The compound statement `(prarr ~q)vv(p^^q)` is logically equivalent to

To solve the compound statement \( (p \rightarrow \neg q) \lor (p \land q) \) and determine its logical equivalence, we will construct a truth table. ### Step 1: Define the truth values for \( p \) and \( q \) We will consider all possible truth values for \( p \) and \( q \): - \( p \): True (T), True (T), False (F), False (F) - \( q \): True (T), False (F), True (T), False (F) ### Step 2: Calculate \( \neg q \) The negation of \( q \) will be: - If \( q \) is T, then \( \neg q \) is F. - If \( q \) is F, then \( \neg q \) is T. So, we have: - \( \neg q \): F, T, F, T ### Step 3: Calculate \( p \rightarrow \neg q \) The implication \( p \rightarrow \neg q \) is defined as: - True unless \( p \) is True and \( \neg q \) is False.
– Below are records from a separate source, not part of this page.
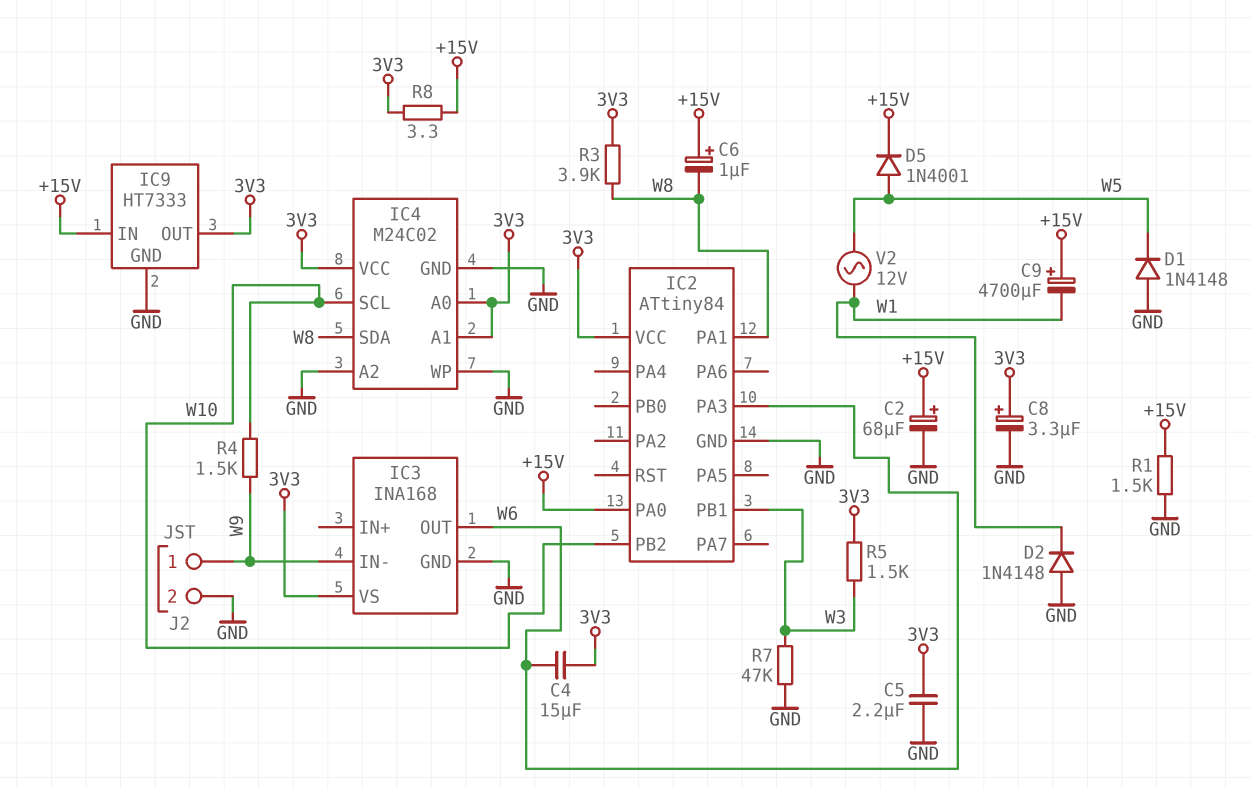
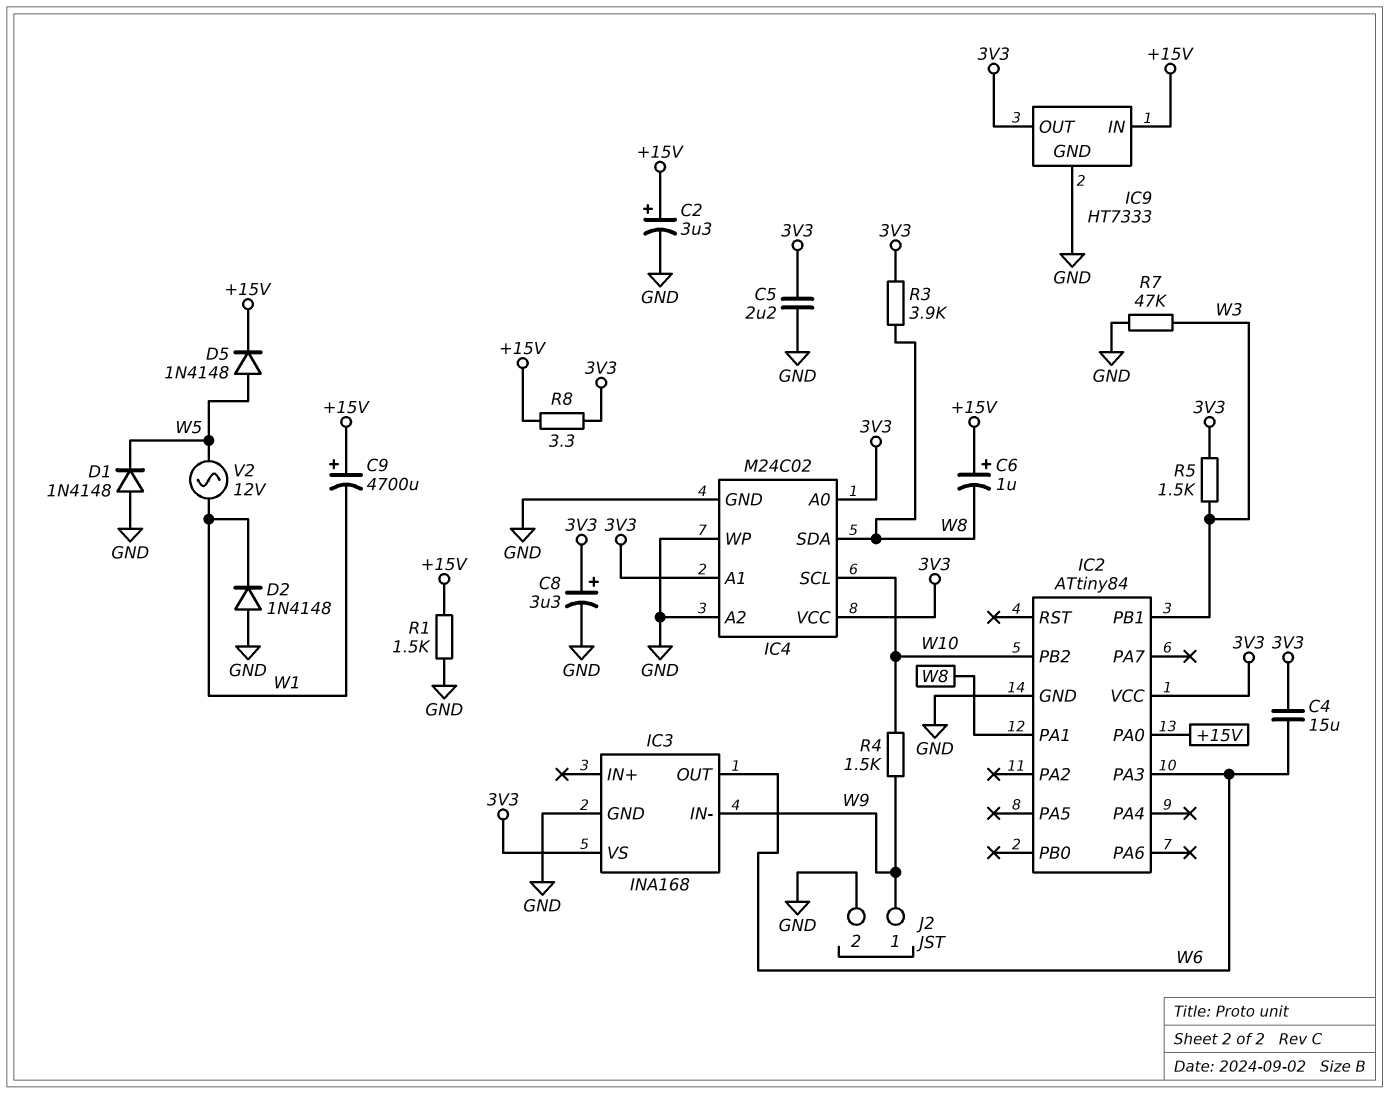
C2: 68uF (plus +15V, minus GND) -> 3.3uF (plus +15V, minus GND)
D5: diode 1N4001 (A W5, K +15V) -> diode 1N4148 (A W5, K +15V)

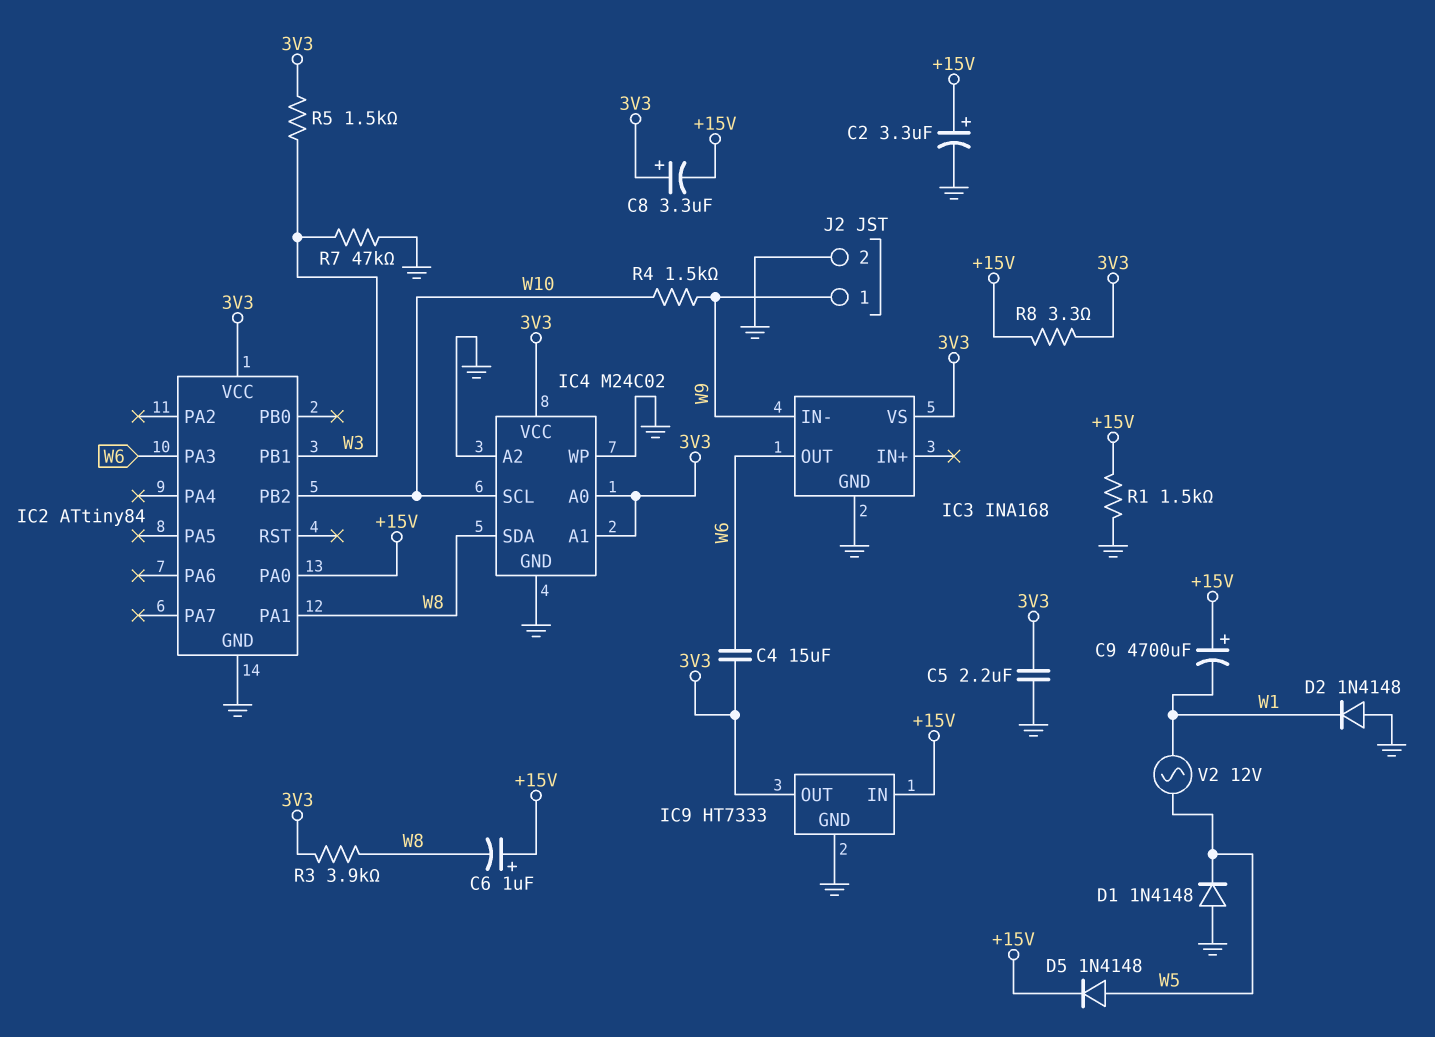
C8: 3.3uF (plus 3V3, minus GND) -> 3.3uF (plus 3V3, minus +15V)

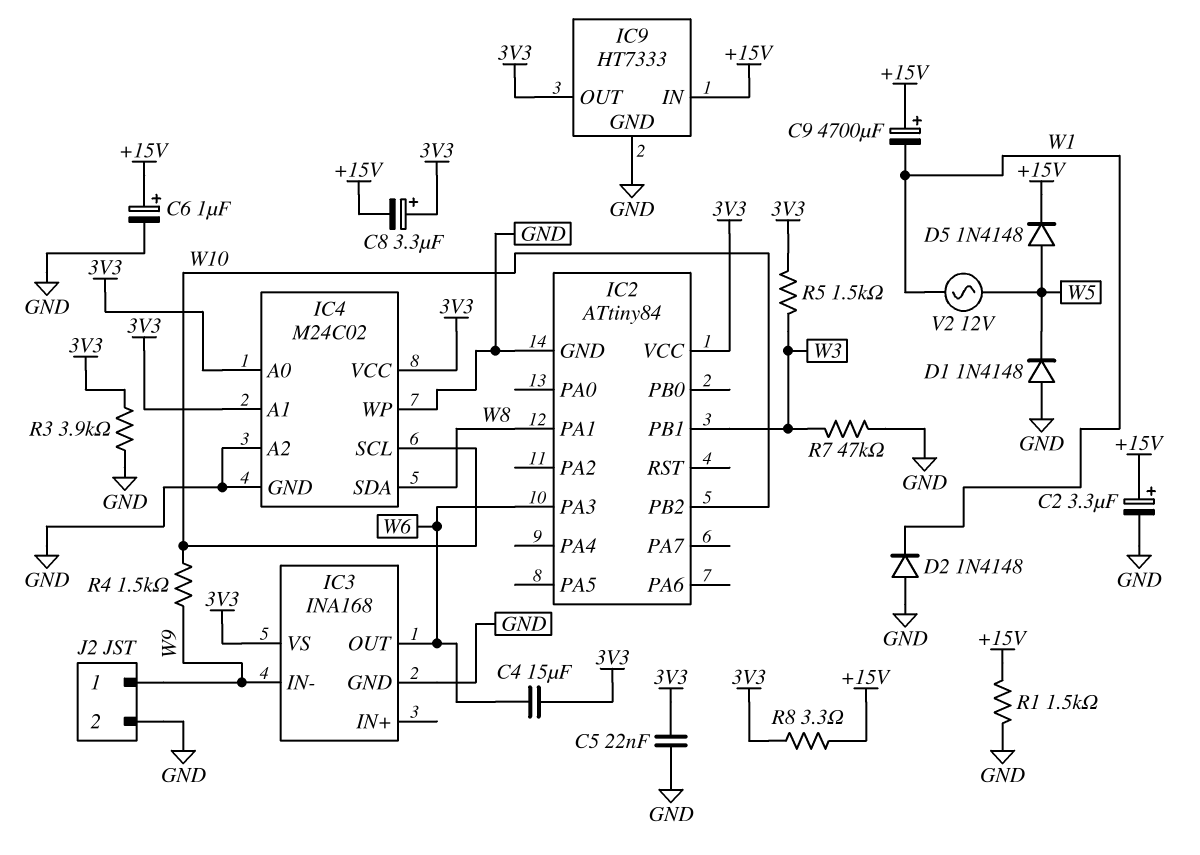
C5: 2.2uF (3V3, GND) -> 22nF (3V3, GND)
C6: 1uF (plus +15V, minus W8) -> 1uF (plus +15V, minus GND)
IC2 pin PA0: +15V -> none
R3: 3.9k (3V3, W8) -> 3.9k (3V3, GND)

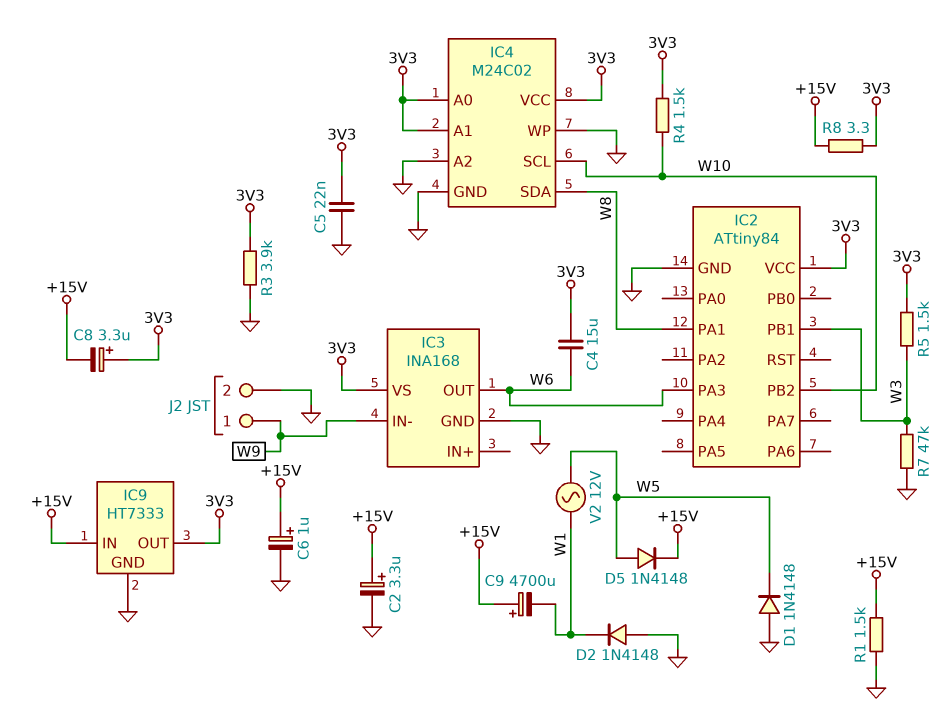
R4: 1.5k (W9, W10) -> 1.5k (3V3, W10)

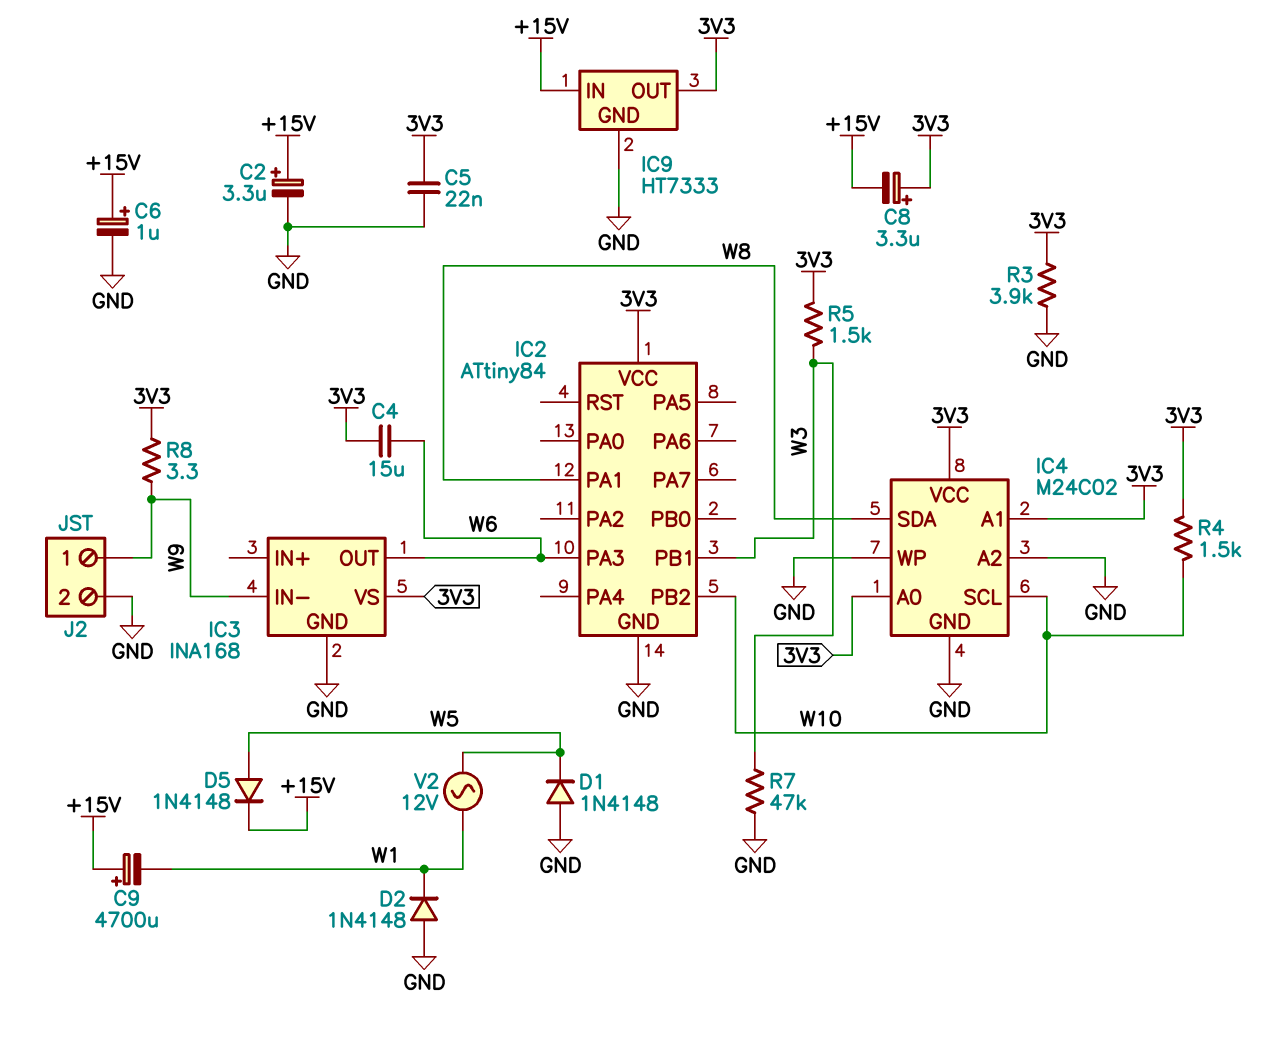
R1: 1.5k (+15V, GND) -> none
R8: 3.3 (+15V, 3V3) -> 3.3 (3V3, W9)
Calculating this: - For \( (T \rightarrow F) \): False - For \( (T \rightarrow T) \): True - For \( (F \rightarrow F) \): True - For \( (F \rightarrow T) \): True So, we have: - \( p \rightarrow \neg q \): F, T, T, T ### Step 4: Calculate \( p \land q \) The conjunction \( p \land q \) is True only if both \( p \) and \( q \) are True: - For \( (T \land T) \): True - For \( (T \land F) \): False - For \( (F \land T) \): False - For \( (F \land F) \): False So, we have: - \( p \land q \): T, F, F, F ### Step 5: Calculate \( (p \rightarrow \neg q) \lor (p \land q) \) Now we combine the results from steps 3 and 4 using the disjunction \( \lor \): - \( (F \lor T) \): True - \( (T \lor F) \): True - \( (T \lor F) \): True - \( (T \lor F) \): True So, we have: - \( (p \rightarrow \neg q) \lor (p \land q) \): T, T, T, T ### Conclusion Since the final column of the truth table is all True, the compound statement \( (p \rightarrow \neg q) \lor (p \land q) \) is logically equivalent to a tautology. ### Final Answer The compound statement \( (p \rightarrow \neg q) \lor (p \land q) \) is logically equivalent to **Tautology**.